■ **Given records**
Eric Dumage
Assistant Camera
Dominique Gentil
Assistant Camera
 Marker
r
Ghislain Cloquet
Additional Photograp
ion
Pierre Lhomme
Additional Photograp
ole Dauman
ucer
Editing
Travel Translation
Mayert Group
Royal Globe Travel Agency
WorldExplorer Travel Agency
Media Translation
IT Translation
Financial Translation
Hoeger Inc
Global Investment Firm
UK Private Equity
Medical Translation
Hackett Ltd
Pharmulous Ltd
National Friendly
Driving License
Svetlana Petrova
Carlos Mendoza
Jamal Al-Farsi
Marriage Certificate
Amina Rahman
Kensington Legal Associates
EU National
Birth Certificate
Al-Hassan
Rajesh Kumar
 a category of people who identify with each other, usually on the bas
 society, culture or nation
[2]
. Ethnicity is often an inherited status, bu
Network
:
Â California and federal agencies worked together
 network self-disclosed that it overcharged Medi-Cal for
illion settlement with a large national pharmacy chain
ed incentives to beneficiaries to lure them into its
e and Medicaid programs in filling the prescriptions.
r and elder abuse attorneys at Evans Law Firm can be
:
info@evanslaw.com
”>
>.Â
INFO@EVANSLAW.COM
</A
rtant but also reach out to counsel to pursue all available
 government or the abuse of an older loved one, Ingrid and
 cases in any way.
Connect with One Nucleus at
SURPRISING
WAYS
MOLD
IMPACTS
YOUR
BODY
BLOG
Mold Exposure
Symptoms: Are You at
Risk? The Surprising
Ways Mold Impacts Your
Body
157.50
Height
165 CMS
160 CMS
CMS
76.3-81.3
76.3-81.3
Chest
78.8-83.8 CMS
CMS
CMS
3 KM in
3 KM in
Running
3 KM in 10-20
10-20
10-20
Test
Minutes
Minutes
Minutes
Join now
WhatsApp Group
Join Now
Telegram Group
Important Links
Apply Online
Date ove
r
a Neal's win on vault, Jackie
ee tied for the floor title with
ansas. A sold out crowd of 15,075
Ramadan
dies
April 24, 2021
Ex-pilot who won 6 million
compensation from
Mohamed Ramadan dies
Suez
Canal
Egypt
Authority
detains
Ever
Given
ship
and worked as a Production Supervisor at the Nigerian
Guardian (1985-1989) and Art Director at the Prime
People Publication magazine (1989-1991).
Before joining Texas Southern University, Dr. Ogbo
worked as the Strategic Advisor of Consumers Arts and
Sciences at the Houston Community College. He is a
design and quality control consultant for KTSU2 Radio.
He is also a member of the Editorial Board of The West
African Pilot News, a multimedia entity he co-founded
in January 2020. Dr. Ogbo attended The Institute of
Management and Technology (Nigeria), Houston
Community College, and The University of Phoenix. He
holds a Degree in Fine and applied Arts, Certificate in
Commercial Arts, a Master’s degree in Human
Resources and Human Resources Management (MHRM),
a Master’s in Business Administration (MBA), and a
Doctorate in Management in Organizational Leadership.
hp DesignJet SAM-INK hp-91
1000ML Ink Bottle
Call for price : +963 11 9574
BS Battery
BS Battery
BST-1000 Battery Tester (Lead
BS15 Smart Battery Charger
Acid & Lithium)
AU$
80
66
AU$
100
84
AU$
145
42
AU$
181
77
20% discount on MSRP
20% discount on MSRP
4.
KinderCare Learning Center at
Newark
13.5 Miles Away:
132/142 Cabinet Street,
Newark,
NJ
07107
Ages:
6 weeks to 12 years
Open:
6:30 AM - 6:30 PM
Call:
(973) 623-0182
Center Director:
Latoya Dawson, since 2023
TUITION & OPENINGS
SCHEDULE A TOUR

■ **Directions for this task**
Extract, exactly, the lines above that begin at the line containing "BST-1000 Battery Tester (Lead" and end at the final line of the records; add no other text.

■ **Solution to this task**
BST-1000 Battery Tester (Lead
BS15 Smart Battery Charger
Acid & Lithium)
AU$
80
66
AU$
100
84
AU$
145
42
AU$
181
77
20% discount on MSRP
20% discount on MSRP
4.
KinderCare Learning Center at
Newark
13.5 Miles Away:
132/142 Cabinet Street,
Newark,
NJ
07107
Ages:
6 weeks to 12 years
Open:
6:30 AM - 6:30 PM
Call:
(973) 623-0182
Center Director:
Latoya Dawson, since 2023
TUITION & OPENINGS
SCHEDULE A TOUR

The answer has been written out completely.